■ **Stored data entries**
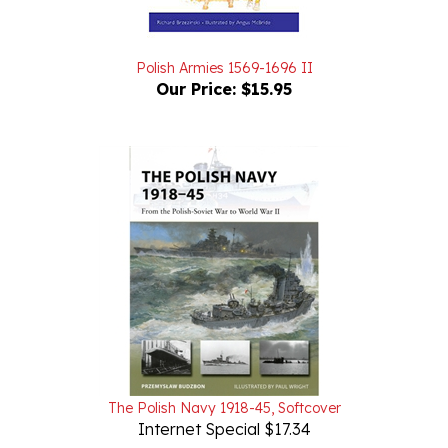
Polish Armies 1569-1696 II
Our Price:
$15.95
The Polish Navy 1918-45, Softcover
Internet Special $17.34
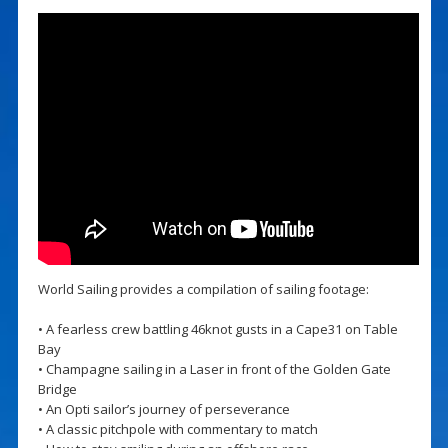
World Sailing provides a compilation of sailing footage:
• A fearless crew battling 46knot gusts in a Cape31 on Table
Bay
• Champagne sailing in a Laser in front of the Golden Gate
Bridge
• An Opti sailor’s journey of perseverance
• A classic pitchpole with commentary to match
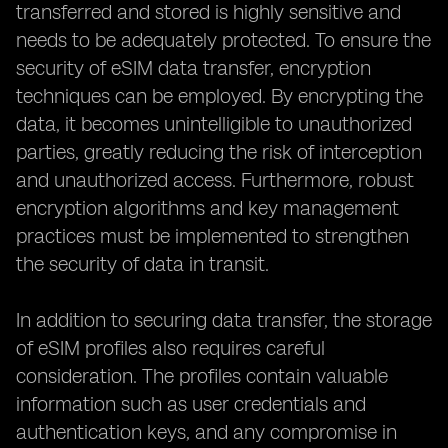
transferred and stored is highly sensitive and
needs to be adequately protected. To ensure the
security of eSIM data transfer, encryption
techniques can be employed. By encrypting the
data, it becomes unintelligible to unauthorized
parties, greatly reducing the risk of interception
and unauthorized access. Furthermore, robust
encryption algorithms and key management
practices must be implemented to strengthen
the security of data in transit.
In addition to securing data transfer, the storage
of eSIM profiles also requires careful
consideration. The profiles contain valuable
information such as user credentials and
authentication keys, and any compromise in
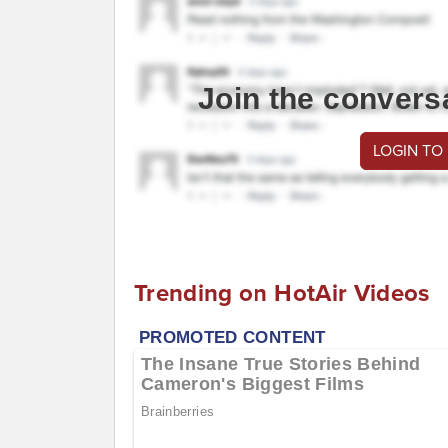
Join the convers
LOGIN TO
Trending on HotAir Videos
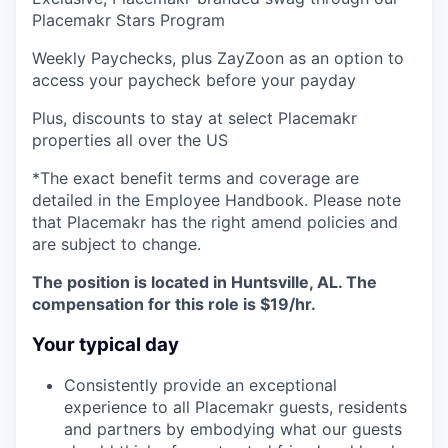
Placemakr Stars Program
Weekly Paychecks, plus ZayZoon as an option to
access your paycheck before your payday
Plus, discounts to stay at select Placemakr
properties all over the US
*The exact benefit terms and coverage are
detailed in the Employee Handbook. Please note
that Placemakr has the right amend policies and
are subject to change.
The position is located in Huntsville, AL. The
compensation for this role is $19/hr.
Your typical day
Consistently provide an exceptional
experience to all Placemakr guests, residents
and partners by embodying what our guests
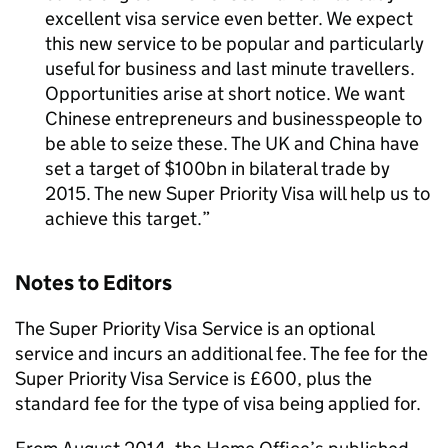
excellent visa service even better. We expect
this new service to be popular and particularly
useful for business and last minute travellers.
Opportunities arise at short notice. We want
Chinese entrepreneurs and businesspeople to
be able to seize these. The UK and China have
set a target of $100bn in bilateral trade by
2015. The new Super Priority Visa will help us to
achieve this target.
Notes to Editors
The Super Priority Visa Service is an optional
service and incurs an additional fee. The fee for the
Super Priority Visa Service is £600, plus the
standard fee for the type of visa being applied for.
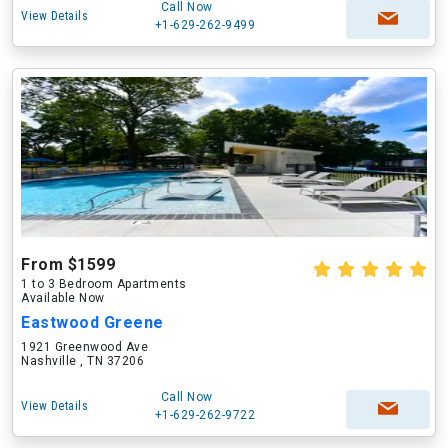
Call Now
View Details
+1-629-262-9499
From $1599
1 to 3 Bedroom Apartments
Available Now
Eastwood Greene
1921 Greenwood Ave
Nashville , TN 37206
Call Now
View Details
+1-629-262-9722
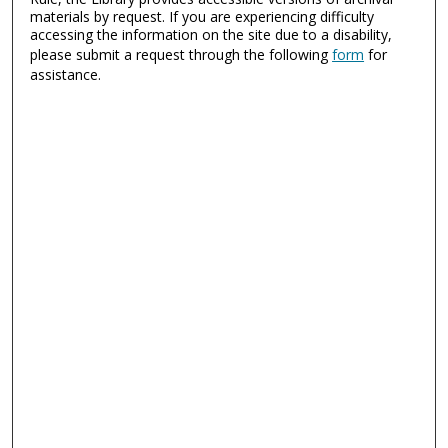
materials by request. If you are experiencing difficulty
accessing the information on the site due to a disability,
please submit a request through the following
form
for
assistance.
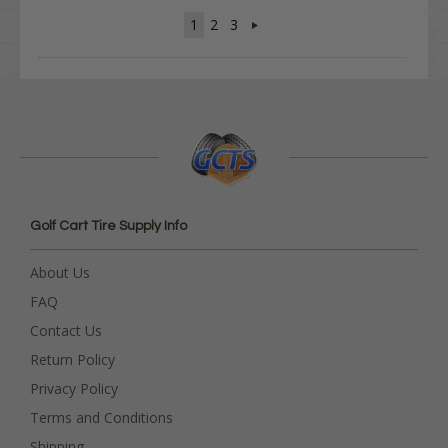
1
2
3
Golf Cart Tire Supply Info
About Us
FAQ
Contact Us
Return Policy
Privacy Policy
Terms and Conditions
Shipping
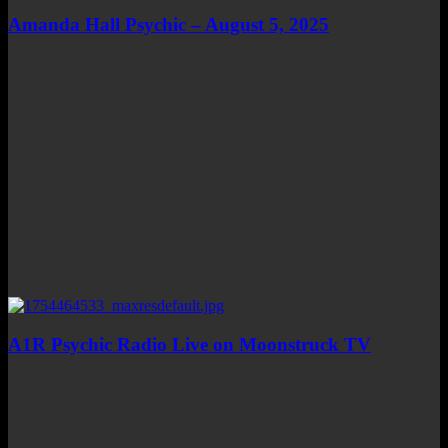
Amanda Hall Psychic – August 5, 2025
A1R Psychic Radio Live on Moonstruck TV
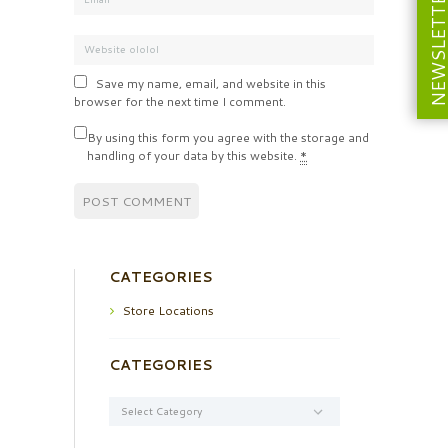
NEWSLETT
Save my name, email, and website in this
browser for the next time I comment.
By using this form you agree with the storage and
handling of your data by this website.
*
CATEGORIES
Store Locations
CATEGORIES
Categories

■ **INSTRUCTION**
Could you retype all the entries above exactly, without the pictures?

■ **PROBLEM SOLUTION**
Polish Armies 1569-1696 II
Our Price:
$15.95
The Polish Navy 1918-45, Softcover
Internet Special $17.34
World Sailing provides a compilation of sailing footage:
• A fearless crew battling 46knot gusts in a Cape31 on Table
Bay
• Champagne sailing in a Laser in front of the Golden Gate
Bridge
• An Opti sailor’s journey of perseverance
• A classic pitchpole with commentary to match
transferred and stored is highly sensitive and
needs to be adequately protected. To ensure the
security of eSIM data transfer, encryption
techniques can be employed. By encrypting the
data, it becomes unintelligible to unauthorized
parties, greatly reducing the risk of interception
and unauthorized access. Furthermore, robust
encryption algorithms and key management
practices must be implemented to strengthen
the security of data in transit.
In addition to securing data transfer, the storage
of eSIM profiles also requires careful
consideration. The profiles contain valuable
information such as user credentials and
authentication keys, and any compromise in
Join the convers
LOGIN TO
Trending on HotAir Videos
Placemakr Stars Program
Weekly Paychecks, plus ZayZoon as an option to
access your paycheck before your payday
Plus, discounts to stay at select Placemakr
properties all over the US
*The exact benefit terms and coverage are
detailed in the Employee Handbook. Please note
that Placemakr has the right amend policies and
are subject to change.
The position is located in Huntsville, AL. The
compensation for this role is $19/hr.
Your typical day
Consistently provide an exceptional
experience to all Placemakr guests, residents
and partners by embodying what our guests
excellent visa service even better. We expect
this new service to be popular and particularly
useful for business and last minute travellers.
Opportunities arise at short notice. We want
Chinese entrepreneurs and businesspeople to
be able to seize these. The UK and China have
set a target of $100bn in bilateral trade by
2015. The new Super Priority Visa will help us to
achieve this target.
Notes to Editors
The Super Priority Visa Service is an optional
service and incurs an additional fee. The fee for the
Super Priority Visa Service is £600, plus the
standard fee for the type of visa being applied for.
Call Now
View Details
+1-629-262-9499
From $1599
1 to 3 Bedroom Apartments
Available Now
Eastwood Greene
1921 Greenwood Ave
Nashville , TN 37206
Call Now
View Details
+1-629-262-9722
materials by request. If you are experiencing difficulty
accessing the information on the site due to a disability,
please submit a request through the following
form
for
assistance.
1
2
3
Golf Cart Tire Supply Info
About Us
FAQ
Contact Us
Return Policy
Privacy Policy
Terms and Conditions
Shipping
Amanda Hall Psychic – August 5, 2025
A1R Psychic Radio Live on Moonstruck TV
NEWSLETT
Save my name, email, and website in this
browser for the next time I comment.
By using this form you agree with the storage and
handling of your data by this website.
*
CATEGORIES
Store Locations
CATEGORIES
Categories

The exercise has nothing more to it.